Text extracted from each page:
%%

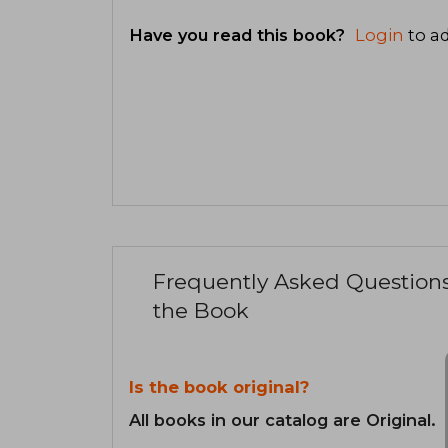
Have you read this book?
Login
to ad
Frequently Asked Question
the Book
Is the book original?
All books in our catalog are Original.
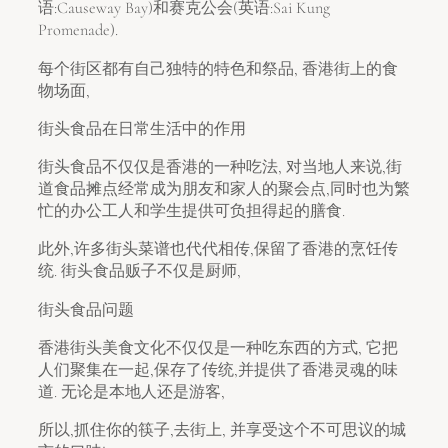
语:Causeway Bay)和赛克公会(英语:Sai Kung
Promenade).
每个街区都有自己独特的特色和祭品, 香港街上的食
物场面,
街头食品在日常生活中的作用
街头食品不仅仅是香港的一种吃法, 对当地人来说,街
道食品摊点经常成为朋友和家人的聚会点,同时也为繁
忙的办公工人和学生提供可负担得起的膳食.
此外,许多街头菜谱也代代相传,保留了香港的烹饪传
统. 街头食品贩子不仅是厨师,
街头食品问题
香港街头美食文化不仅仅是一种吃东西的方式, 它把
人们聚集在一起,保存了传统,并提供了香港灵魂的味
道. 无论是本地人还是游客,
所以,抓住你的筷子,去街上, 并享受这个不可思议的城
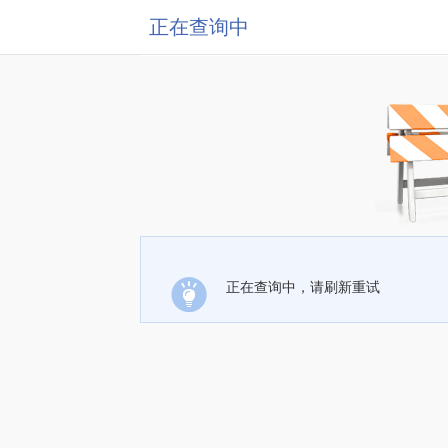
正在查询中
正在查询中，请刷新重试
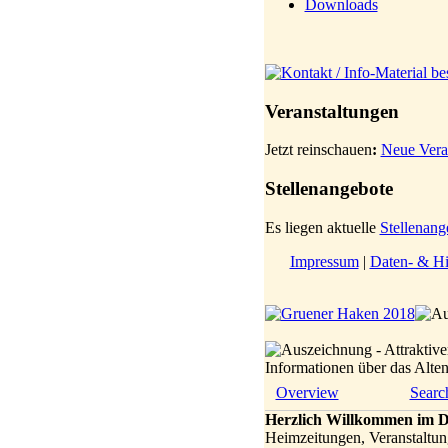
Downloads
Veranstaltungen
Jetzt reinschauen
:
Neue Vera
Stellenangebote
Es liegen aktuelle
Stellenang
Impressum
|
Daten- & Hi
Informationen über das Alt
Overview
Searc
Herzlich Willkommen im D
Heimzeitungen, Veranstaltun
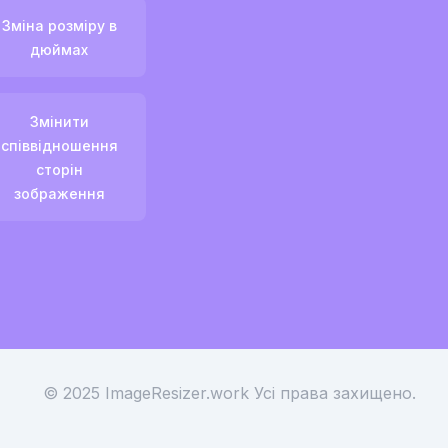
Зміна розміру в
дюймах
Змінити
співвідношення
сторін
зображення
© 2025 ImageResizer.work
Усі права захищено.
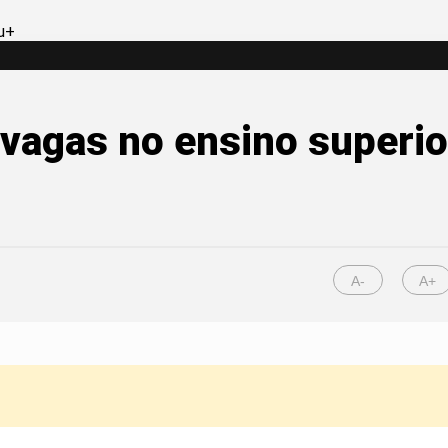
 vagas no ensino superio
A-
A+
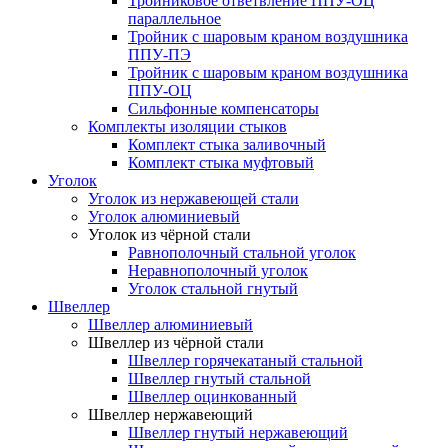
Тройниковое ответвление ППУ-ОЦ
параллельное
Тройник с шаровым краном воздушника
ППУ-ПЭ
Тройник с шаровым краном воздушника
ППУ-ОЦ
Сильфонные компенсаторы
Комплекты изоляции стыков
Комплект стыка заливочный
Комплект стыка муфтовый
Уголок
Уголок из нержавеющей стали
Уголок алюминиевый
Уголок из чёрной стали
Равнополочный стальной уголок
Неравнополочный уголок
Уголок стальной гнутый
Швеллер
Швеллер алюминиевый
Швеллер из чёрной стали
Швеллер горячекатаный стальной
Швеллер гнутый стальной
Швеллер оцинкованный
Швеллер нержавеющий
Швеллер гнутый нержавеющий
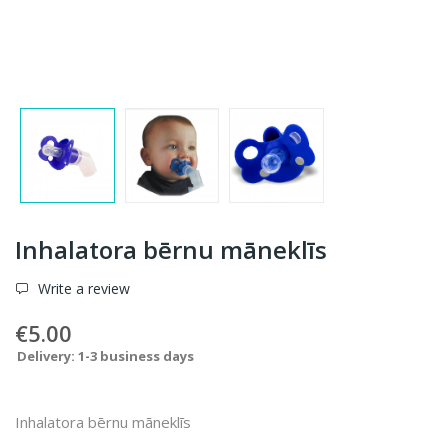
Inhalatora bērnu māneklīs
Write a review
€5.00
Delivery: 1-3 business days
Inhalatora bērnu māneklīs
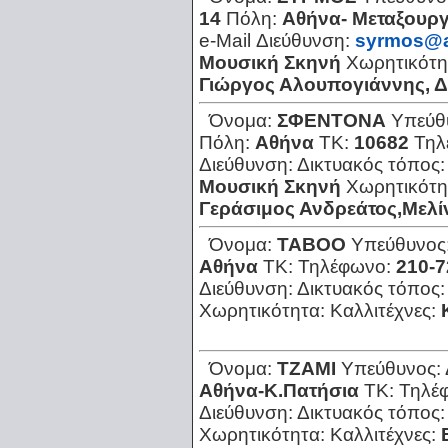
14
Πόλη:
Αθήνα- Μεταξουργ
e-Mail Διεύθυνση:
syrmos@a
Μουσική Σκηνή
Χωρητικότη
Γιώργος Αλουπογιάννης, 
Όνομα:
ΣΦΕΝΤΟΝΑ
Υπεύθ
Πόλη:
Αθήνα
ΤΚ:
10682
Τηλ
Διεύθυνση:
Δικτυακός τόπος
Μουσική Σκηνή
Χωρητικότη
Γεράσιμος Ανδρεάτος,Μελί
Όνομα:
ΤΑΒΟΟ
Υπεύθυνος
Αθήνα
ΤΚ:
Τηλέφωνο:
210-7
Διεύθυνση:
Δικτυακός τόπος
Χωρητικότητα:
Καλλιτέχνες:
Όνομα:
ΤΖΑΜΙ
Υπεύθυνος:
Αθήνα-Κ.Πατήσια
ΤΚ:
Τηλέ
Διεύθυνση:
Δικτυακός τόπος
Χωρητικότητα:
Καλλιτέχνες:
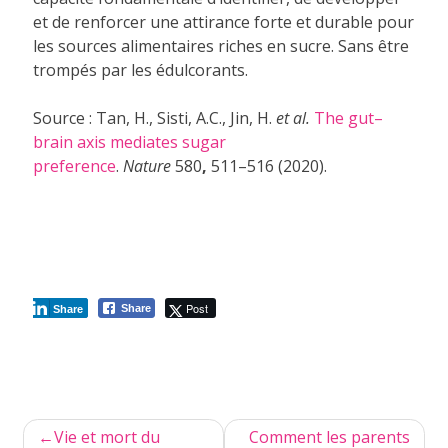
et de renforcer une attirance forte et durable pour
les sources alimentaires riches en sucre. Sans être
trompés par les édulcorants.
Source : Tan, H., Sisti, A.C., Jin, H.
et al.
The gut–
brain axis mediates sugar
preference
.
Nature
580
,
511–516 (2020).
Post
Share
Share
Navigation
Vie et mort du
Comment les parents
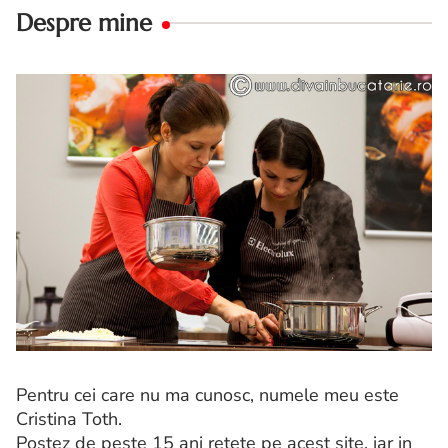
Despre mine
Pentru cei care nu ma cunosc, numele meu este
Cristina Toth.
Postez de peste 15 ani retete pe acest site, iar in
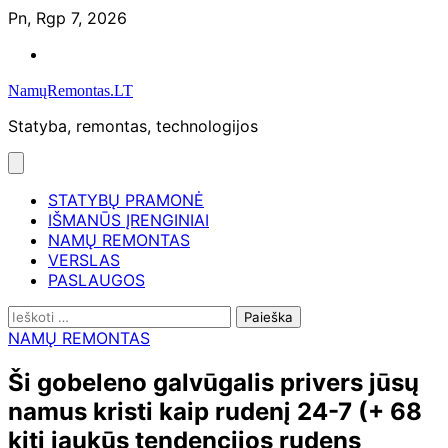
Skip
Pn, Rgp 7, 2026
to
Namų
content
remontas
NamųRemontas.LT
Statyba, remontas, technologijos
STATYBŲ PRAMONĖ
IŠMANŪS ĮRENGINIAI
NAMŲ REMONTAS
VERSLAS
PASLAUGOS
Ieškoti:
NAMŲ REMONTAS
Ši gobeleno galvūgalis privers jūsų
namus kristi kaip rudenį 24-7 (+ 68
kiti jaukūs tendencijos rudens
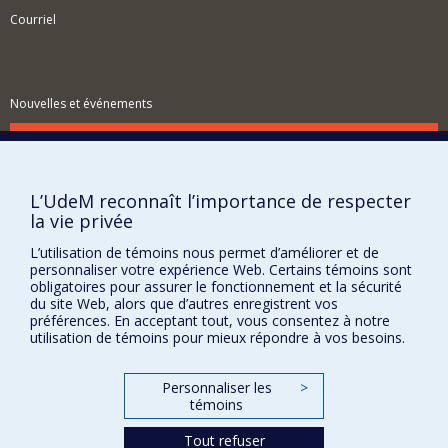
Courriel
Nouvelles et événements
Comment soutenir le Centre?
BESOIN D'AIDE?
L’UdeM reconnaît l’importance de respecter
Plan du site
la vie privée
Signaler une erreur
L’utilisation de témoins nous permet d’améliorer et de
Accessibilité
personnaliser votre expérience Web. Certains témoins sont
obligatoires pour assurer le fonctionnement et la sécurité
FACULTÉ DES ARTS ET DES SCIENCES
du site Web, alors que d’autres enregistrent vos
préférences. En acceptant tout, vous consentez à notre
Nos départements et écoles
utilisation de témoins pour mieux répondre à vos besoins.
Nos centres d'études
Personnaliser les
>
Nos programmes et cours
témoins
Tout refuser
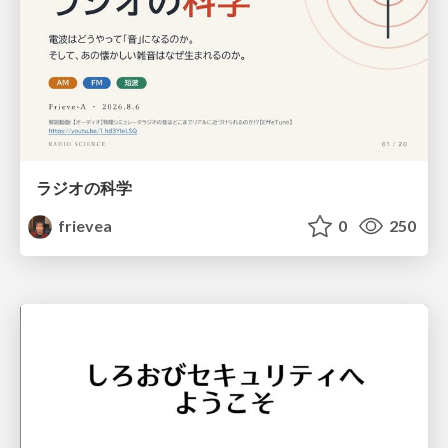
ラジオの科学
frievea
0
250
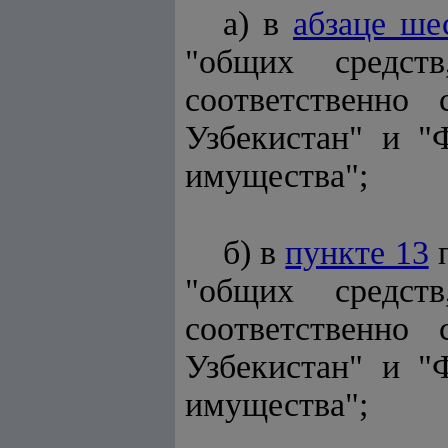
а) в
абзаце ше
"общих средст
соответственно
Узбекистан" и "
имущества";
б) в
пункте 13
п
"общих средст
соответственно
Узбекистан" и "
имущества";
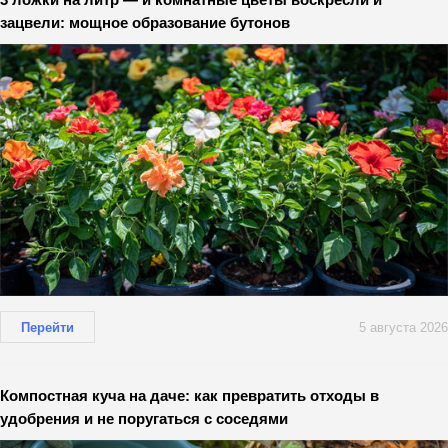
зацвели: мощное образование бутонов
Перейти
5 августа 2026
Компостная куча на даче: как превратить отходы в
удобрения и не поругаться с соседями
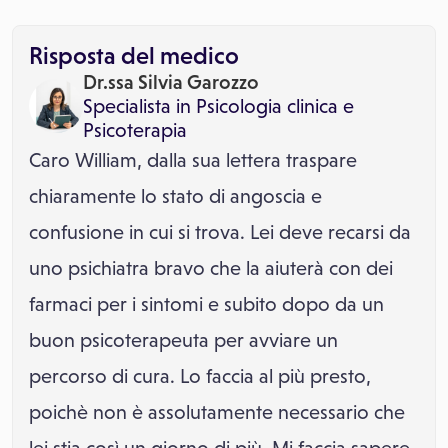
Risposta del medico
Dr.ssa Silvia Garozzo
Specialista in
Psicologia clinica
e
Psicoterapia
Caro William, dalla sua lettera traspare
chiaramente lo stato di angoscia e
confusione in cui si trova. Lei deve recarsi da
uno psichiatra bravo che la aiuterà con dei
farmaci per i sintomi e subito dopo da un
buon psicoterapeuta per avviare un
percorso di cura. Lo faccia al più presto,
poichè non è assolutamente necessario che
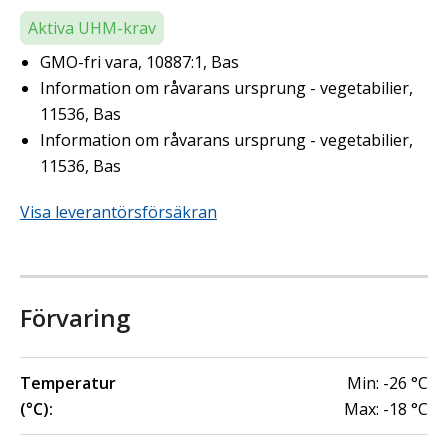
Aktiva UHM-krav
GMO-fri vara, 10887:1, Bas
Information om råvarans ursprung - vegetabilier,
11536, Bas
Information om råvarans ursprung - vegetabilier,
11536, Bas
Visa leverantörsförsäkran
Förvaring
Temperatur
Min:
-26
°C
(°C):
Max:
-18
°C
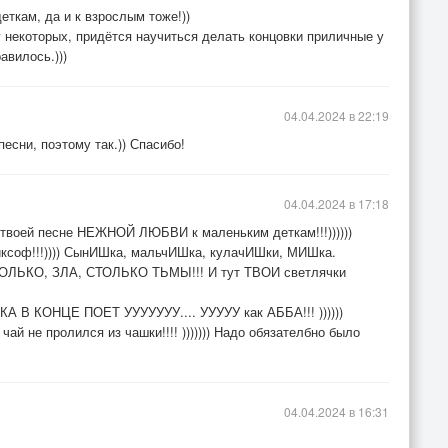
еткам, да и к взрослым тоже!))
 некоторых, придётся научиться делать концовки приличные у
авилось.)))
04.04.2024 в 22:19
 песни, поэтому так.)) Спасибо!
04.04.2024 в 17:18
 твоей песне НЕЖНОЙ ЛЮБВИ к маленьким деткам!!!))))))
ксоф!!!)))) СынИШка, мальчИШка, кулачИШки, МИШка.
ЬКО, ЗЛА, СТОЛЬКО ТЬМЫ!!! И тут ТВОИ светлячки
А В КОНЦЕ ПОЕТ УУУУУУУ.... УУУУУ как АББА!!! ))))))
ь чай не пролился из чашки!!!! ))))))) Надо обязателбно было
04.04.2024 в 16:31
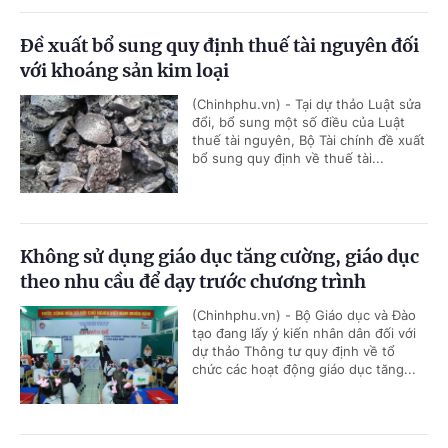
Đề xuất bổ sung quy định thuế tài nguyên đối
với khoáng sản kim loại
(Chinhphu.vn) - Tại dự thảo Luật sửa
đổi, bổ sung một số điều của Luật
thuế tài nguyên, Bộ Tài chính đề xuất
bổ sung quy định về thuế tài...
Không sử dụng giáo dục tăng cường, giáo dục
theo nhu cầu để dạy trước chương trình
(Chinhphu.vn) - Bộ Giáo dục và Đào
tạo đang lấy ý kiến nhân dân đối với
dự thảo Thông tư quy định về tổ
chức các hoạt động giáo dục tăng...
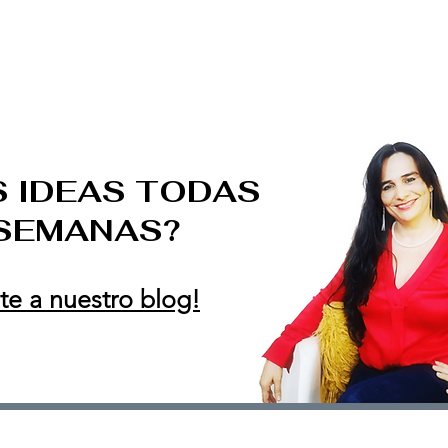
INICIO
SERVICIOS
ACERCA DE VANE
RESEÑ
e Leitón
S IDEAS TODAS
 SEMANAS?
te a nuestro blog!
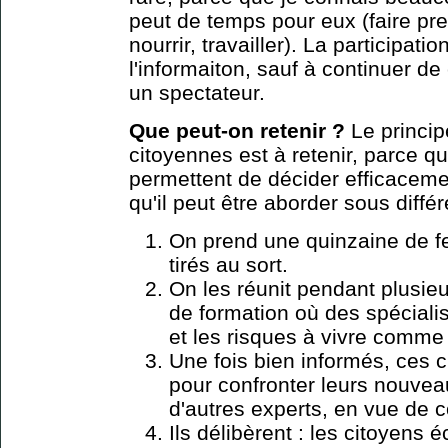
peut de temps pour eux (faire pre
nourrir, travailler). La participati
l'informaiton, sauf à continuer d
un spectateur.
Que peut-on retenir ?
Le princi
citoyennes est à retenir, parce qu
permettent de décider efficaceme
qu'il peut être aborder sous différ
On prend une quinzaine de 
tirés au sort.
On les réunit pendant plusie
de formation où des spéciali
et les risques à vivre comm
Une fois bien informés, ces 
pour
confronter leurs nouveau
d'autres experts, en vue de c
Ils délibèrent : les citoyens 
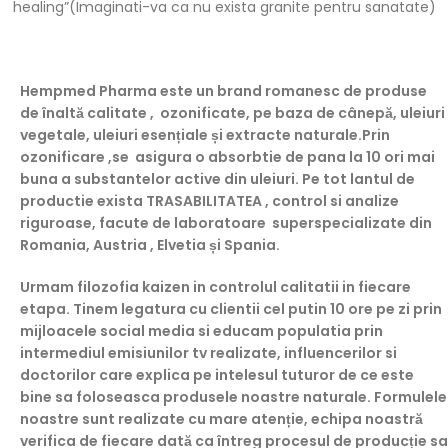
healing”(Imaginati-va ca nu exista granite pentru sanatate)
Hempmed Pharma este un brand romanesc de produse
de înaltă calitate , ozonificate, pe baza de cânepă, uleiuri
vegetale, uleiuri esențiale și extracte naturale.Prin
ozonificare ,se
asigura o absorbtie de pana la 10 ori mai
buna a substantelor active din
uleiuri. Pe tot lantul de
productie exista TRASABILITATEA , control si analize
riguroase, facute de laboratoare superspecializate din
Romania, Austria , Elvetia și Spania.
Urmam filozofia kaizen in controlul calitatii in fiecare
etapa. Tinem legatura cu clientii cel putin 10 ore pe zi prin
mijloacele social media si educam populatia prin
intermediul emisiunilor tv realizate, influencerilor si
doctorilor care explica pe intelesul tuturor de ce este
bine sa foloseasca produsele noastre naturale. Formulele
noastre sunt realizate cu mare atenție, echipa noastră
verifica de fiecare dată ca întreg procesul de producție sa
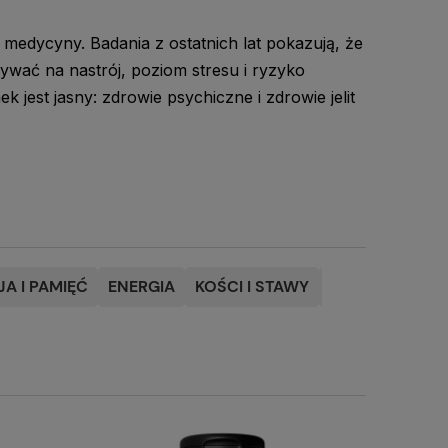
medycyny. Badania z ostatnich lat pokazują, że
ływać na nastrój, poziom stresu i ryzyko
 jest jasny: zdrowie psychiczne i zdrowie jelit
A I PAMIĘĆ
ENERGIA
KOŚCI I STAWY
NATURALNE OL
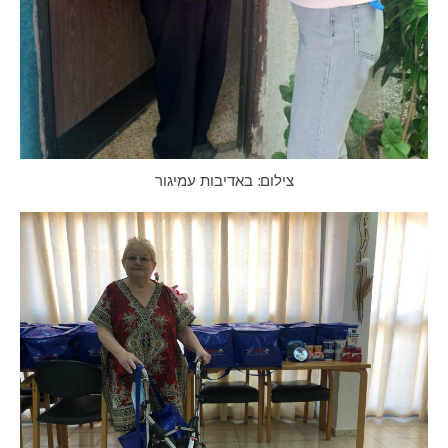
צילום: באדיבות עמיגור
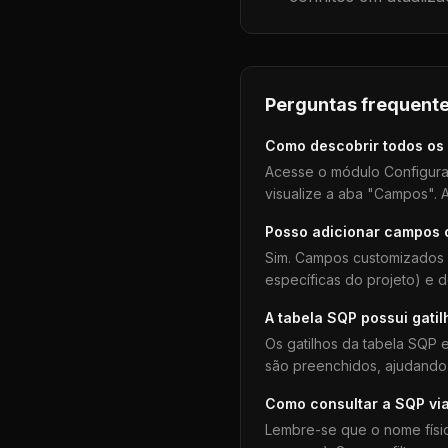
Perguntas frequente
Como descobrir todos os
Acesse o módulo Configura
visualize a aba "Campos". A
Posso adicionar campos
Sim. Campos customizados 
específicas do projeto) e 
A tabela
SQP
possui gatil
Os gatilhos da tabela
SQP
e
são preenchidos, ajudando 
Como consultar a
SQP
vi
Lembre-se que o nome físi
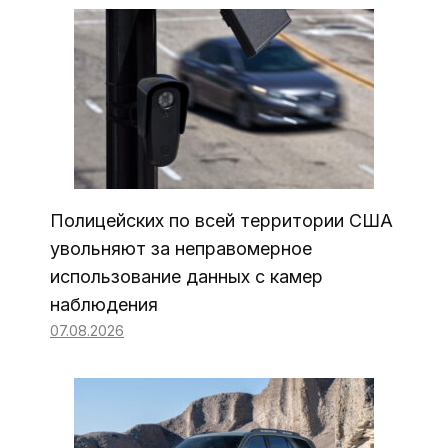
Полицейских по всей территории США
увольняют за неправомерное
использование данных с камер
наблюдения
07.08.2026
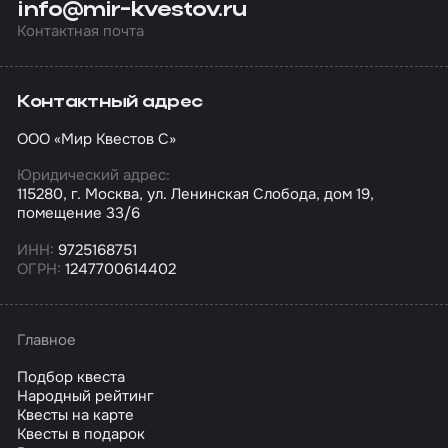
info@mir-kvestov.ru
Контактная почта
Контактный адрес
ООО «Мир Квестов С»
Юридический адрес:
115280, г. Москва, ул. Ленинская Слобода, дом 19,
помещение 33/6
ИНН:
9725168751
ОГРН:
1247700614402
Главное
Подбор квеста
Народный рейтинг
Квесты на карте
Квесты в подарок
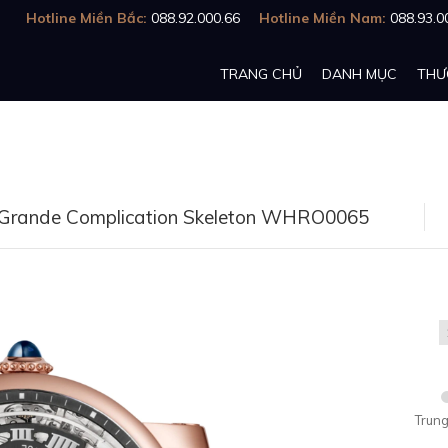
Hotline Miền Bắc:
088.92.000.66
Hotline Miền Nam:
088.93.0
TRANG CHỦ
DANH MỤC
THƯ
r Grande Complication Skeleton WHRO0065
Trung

%%

→ Task goal: Count the lines in the records that contain the string "autres". Reply with the number alone.

→ Expected answer: 2